Servers can also request capabilities from clients:

Primitive	Purpose
Sampling	Allows servers to request LLM completions from the host
Elicitation	Allows servers to request additional information from users
Roots	Filesystem boundaries that clients expose to servers for security

Sampling is worth noting for data engineering use cases. It lets your MCP server request that the host’s LLM analyze or summarize data, enabling multi-step workflows where the server fetches data and the LLM processes it.

Roots define what filesystem paths a server is allowed to access. This is a security boundary that prevents servers from accessing files outside their designated scope.

Security Model

Security in MCP follows a layered trust boundary model:

User → AI Host → MCP Client → MCP Server(s) → Backend APIs/Databases
         │                          │
    Security Broker           Resource Server
    (Access Control)          (Token Validation)

Authentication with OAuth 2.1

For remote MCP servers, the protocol mandates OAuth 2.1 for authentication. PKCE (Proof Key for Code Exchange) is required for all flows, protecting against authorization code interception. Tokens are scoped to specific MCP servers via Resource Indicators (RFC 8707), and Dynamic Client Registration (RFC 7591) is recommended for runtime credential acquisition.

Security Principles

The host application acts as a security intermediary between the LLM and external resources.

Each MCP server runs in its own process with its own credentials, so a compromised server cannot access credentials for other servers. Servers must validate that tokens are specifically issued for them. Never pass through tokens to upstream APIs, as this prevents “confused deputy” attacks where a malicious request tricks a server into using its authority on behalf of an attacker.
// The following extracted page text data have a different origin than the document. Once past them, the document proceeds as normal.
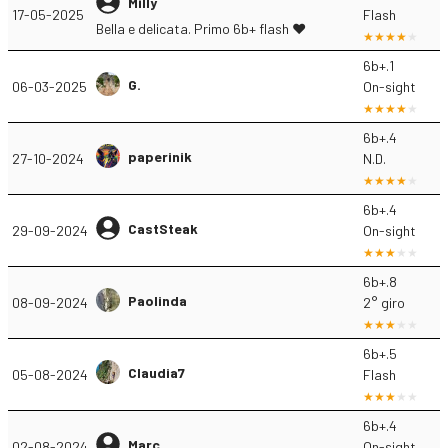
Milly
17-05-2025
Flash
Bella e delicata. Primo 6b+ flash ❤️
6b+.1
G.
06-03-2025
On-sight
6b+.4
paperinik
27-10-2024
N.D.
6b+.4
CastSteak
29-09-2024
On-sight
6b+.8
Paolinda
08-09-2024
2° giro
6b+.5
Claudia7
05-08-2024
Flash
6b+.4
Marc
02-08-2024
On-sight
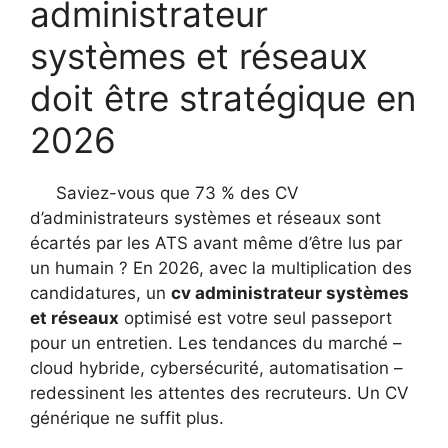
administrateur
systèmes et réseaux
doit être stratégique en
2026
Saviez-vous que 73 % des CV
d’administrateurs systèmes et réseaux sont
écartés par les ATS avant même d’être lus par
un humain ? En 2026, avec la multiplication des
candidatures, un
cv administrateur systèmes
et réseaux
optimisé est votre seul passeport
pour un entretien. Les tendances du marché –
cloud hybride, cybersécurité, automatisation –
redessinent les attentes des recruteurs. Un CV
générique ne suffit plus.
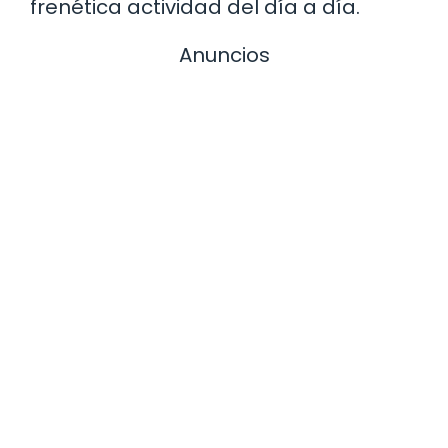
frenética actividad del día a día.
Anuncios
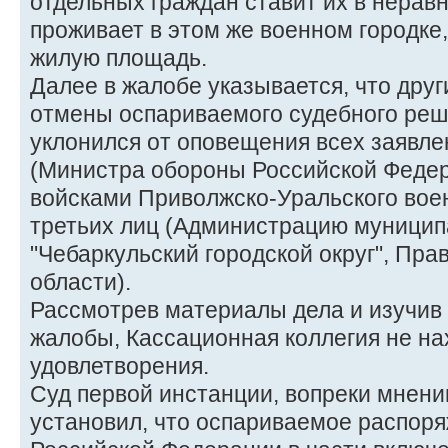
отдельных граждан ставит их в неравн
проживает в этом же военном городке
жилую площадь.
Далее в жалобе указывается, что дру
отмены оспариваемого судебного реше
уклонился от оповещения всех заявле
(Министра обороны Российской Феде
войсками Приволжско-Уральского военн
третьих лиц (Администрацию муницип
"Чебаркульский городской округ", Пр
области).
Рассмотрев материалы дела и изучив
жалобы, Кассационная коллегия не на
удовлетворения.
Суд первой инстанции, вопреки мнени
установил, что оспариваемое распор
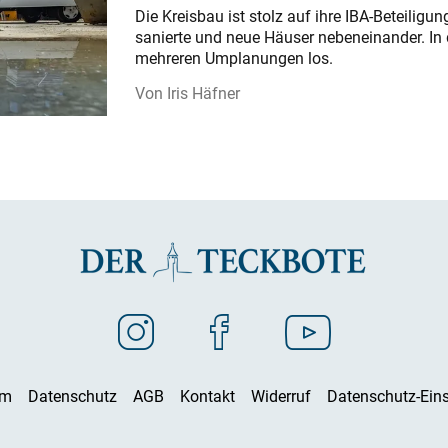
Die Kreisbau ist stolz auf ihre IBA-Beteilig
sanierte und neue Häuser nebeneinander. In 
mehreren Umplanungen los.
Iris Häfner
um
Datenschutz
AGB
Kontakt
Widerruf
Datenschutz-Eins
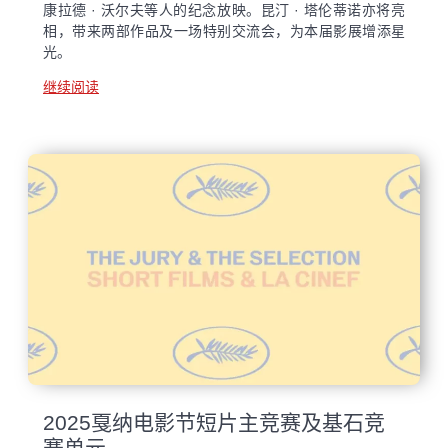
康拉德 · 沃尔夫等人的纪念放映。昆汀 · 塔伦蒂诺亦将亮
相，带来两部作品及一场特别交流会，为本届影展增添星
光。
继续阅读
2025戛纳电影节短片主竞赛及基石竞
赛单元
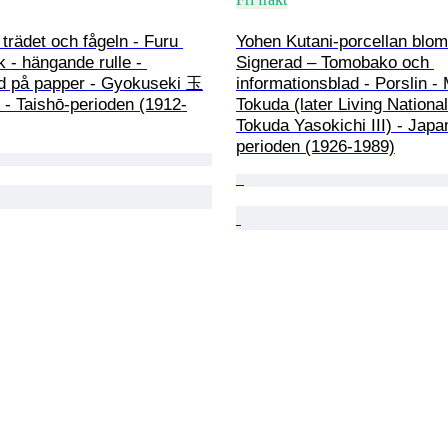
trädet och fågeln - Furu 
Yohen Kutani-porcellan blom
k - hängande rulle - 
Signerad – Tomobako och 
 på papper - Gyokuseki 玉
informationsblad - Porslin -
- Taishō-perioden (1912-
Tokuda (later Living Nationa
Tokuda Yasokichi III) - Jap
perioden (1926-1989)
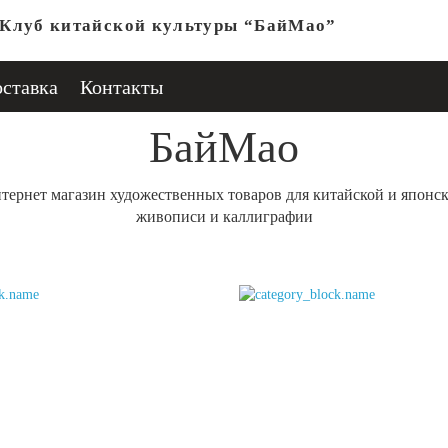
Клуб китайской культуры “БайМао”
оставка
Контакты
БайМао
тернет магазин художественных товаров для китайской и японс
живописи и каллиграфии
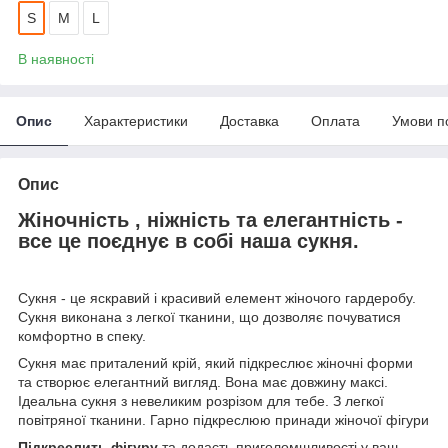
S
M
L
В наявності
Опис
Характеристики
Доставка
Оплата
Умови п
Опис
Жіночність , ніжність та елегантність
-
все це поєднує в собі наша сукня.
Сукня - це яскравий і красивий елемент жіночого гардеробу.
Сукня виконана з легкої тканини, що дозволяє почуватися
комфортно в спеку.
Сукня має приталений крій, який підкреслює жіночні форми
та створює елегантний вигляд. Вона має довжину максі.
Ідеальна сукня з невеликим розрізом для тебе. З легкої
повітряної тканини. Гарно підкреслюю принади жіночої фігури
Підкреслить фігуру
та додасть приголомшливості у ваш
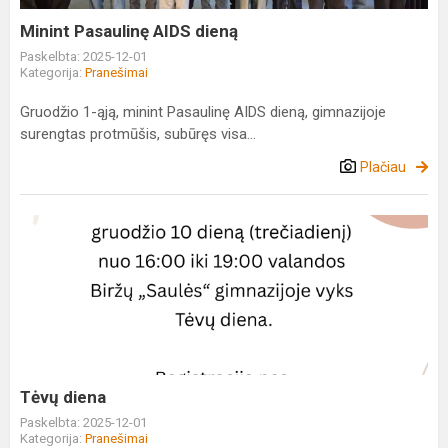
Minint Pasaulinę AIDS dieną
Paskelbta: 2025-12-01
Kategorija:
Pranešimai
Gruodžio 1-ąją, minint Pasaulinę AIDS dieną, gimnazijoje
surengtas protmūšis, subūręs visa...
Plačiau
Tėvų
diena
Tėvų diena
Paskelbta: 2025-12-01
Kategorija:
Pranešimai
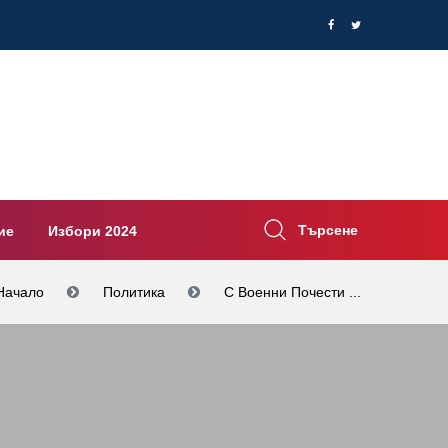
Търсене
ие
Избори 2024
Начало
Политика
С Военни Почести ...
Sensitive operations with side effects require explicit user consent. The host presents tool invocations to the user before executing them. And through the Roots primitive, servers only access filesystem paths they have been explicitly granted.

For data engineers, this means you can build MCP servers that access production databases without exposing those credentials to the AI model itself. See the BigQuery MCP server guide and dbt MCP server guide for practical examples of credential handling. The credentials stay in the server process, isolated from both the host and other servers.

MCP vs Traditional APIs

You might wonder why MCP exists when REST APIs already connect systems. The key distinction comes down to the intended consumer.

Aspect	Traditional APIs	MCP
Target Consumer	Human developers, applications	AI models and agents
Discovery	OpenAPI docs, manual integration	Dynamic capability discovery at runtime
Context	Request-response, stateless	Rich context with metadata, stateful sessions
Interaction	Client-initiated only	Bidirectional (sampling, elicitation)
Output Format	Fixed schemas	Multiple content types (text, images, resources)

Traditional APIs are designed for human developers who read documentation, understand schemas, and write integration code. They work well for machine-to-machine communication where the calling system knows exactly what it needs.

MCP is designed for AI models that discover capabilities at runtime, need rich context about what tools can do, and benefit from bidirectional communication. An AI assistant does not read your API documentation. It queries available tools, reads their descriptions, and decides how to use them based on the user’s request.

Traditional APIs are strictly client-initiated: the client sends a request, the server responds. MCP supports server-initiated communication through sampling (asking the LLM to process data) and elicitation (asking the user for more information). This enables workflows that were awkward or impossible with REST.

That said, MCP isn’t always the right tool. For data warehouse access in Claude Code, native CLI commands can be more token-efficient than MCP for many operations.